Speaking of North America, the city of Christchurch recently received a visit from Archbishop Foley Beach, Archbishop of ACNA and Chair of the GAFCON Primates Council. Unfortunately I was away in another part of the Diocese but otherwise would be been pleased to meet with Archbishop Foley. His visit is just a few weeks out from the inaugural synod of the newly forming "extra provincial diocese" of Anglican churches formed out of disaffiliations from ACANZP. Two expected outcomes of that synod are an agreed name for the new entity and an announcement about a bishop-elect to lead the new entity. All of which is, of course, a development due to the decision our church made nearly a year ago about You Know What.

Then ACC-17 has been meeting in Hong Kong. Many important matters have been discussed and these can be traced through some Thinking Anglican posts here and here (and links therein). But, seemingly inevitably, a running thread through ACC-17 has been You Know What, focused on the machinations (that seems a fair word) about Lambeth invitations issued by ++Welby: which bishops are invited? (all; no wait, ACNA bishops, as observers only); which spouses of bishops are invited? (only those conforming to Lambeth 1998 1.10; but, wait, aren't there some bishops not conforming to that resolution?).

Thus, as pretty much has been the case since 1998, things are messy!

I would like to be clear, however, that I am fairly neutral about the fact of Anglican messiness re Lambeth.
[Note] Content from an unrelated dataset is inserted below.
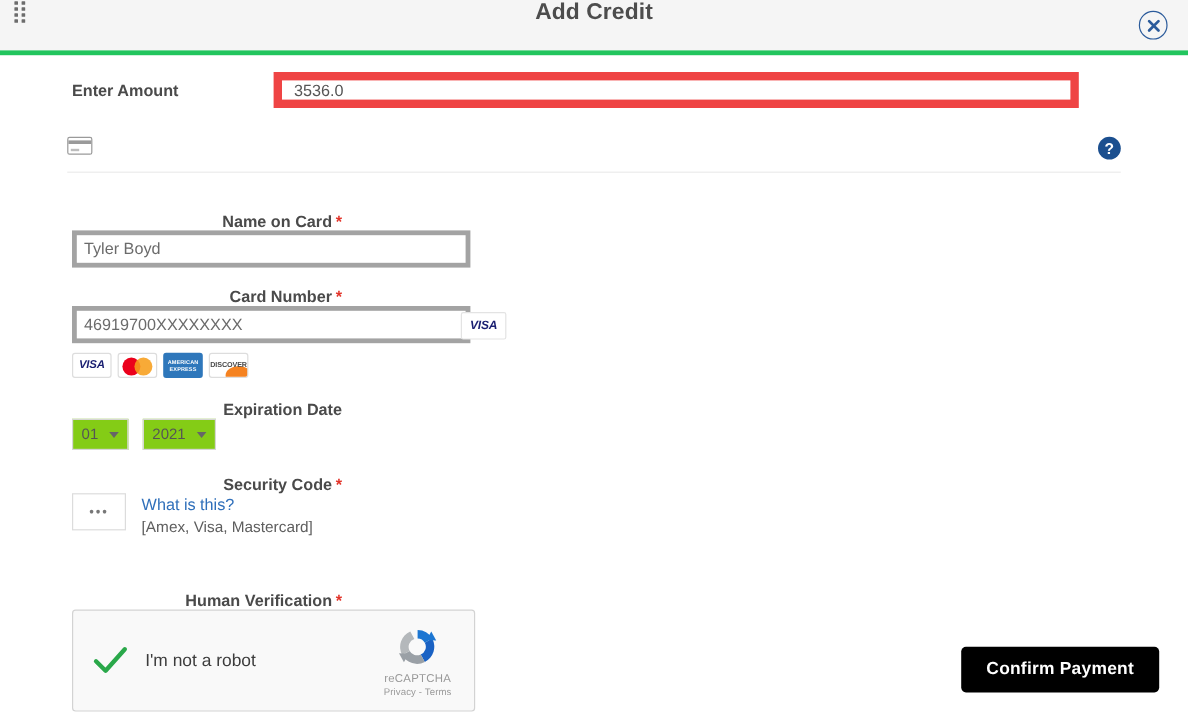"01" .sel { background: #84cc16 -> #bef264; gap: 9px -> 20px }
I do not feel negative about the path ++Welby has taken on the invitations. What would any of us have done, if we, like him, were seeking to get the most Anglican bishops in one conference possible in circumstances which are ... messy!

Is there a way forward?

Rather than answer that question with a simple yes or no, I am minded to note to you that I am enjoying reading Diarmaid McCullough's Thomas Cromwell: A Revolutionary Life (which has a very sweet promotional line from Hilary Mantel, author of Tudorian historical novels such as Wolf Hall, "This is a book that - and it's not often you can say this - we have been awaiting for four hundred years.")
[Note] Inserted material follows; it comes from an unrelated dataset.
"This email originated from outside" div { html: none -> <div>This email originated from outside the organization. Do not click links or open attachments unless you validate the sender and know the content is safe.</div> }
Cromwell lived at the heart of change in Henry VIII's England, Wales and Ireland, playing both a political and an ecclesiastical role (which, of course, in that era, were intertwined roles), the like of which has never been seen again since for a layperson.

As a (mostly) sympathetic proponent of the Continent-influenced English Reformation in an England tilted theologically in a Catholic direction (so the Henrician mind) but canonically in a Protestant direction (so the Henrician ambition to both break from Rome's control and to gain financially from dissolution of monasteries), did Cromwell ever clearly see "the way forward"? England was very "messy" in those emerging Anglicanism days!
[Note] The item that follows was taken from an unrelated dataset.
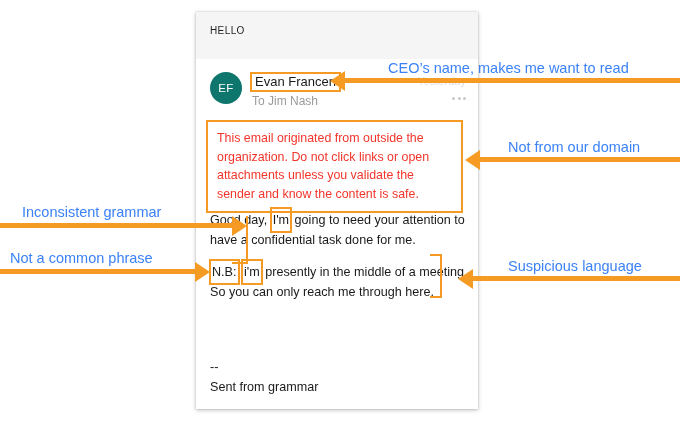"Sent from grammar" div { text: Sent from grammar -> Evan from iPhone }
And, if all seemed well (after Cromwell was executed in 1540) because of what happened in the reign of Edward VI, t'was not so when Mary Tudor ascended to the throne. Then came Elizabeth ... o happy days for those longing for the mess of the 1530s -1550s to end.

Is there a way forward for the Anglican Communion? Yes but likely not seen and agreed to this year, or decade.

Postscript: one fascinating aspect of reading Cromwell's story, at least until the point when Katherine of Aragon and Anne Boleyn are out of the story, is that years and years  were spent trying to resolve "the King's Great Matter", i.e. the matter of securing agreement that his marriage to Katherine should be annulled.

Obviously a significant amount of agreement was secured within England itself, but there was a great effort made to secure agreement on the Continent, including working with theologians and philosophers in contexts where local monarchical or ducal rulers seeking political alliances might be inclined to support both Henry's aspirations re peace and trade as well as re annulment of his marriage.

As the story of this European wide search for support unfolds in MacCullough's telling, I couldn't help thinking of today's desperation on the part of Theresa May and her government to secure European agreement for what they want re Brexit.

In both cases, it is the will of Europe that the island nation experiences unhappy failure to reach agreement!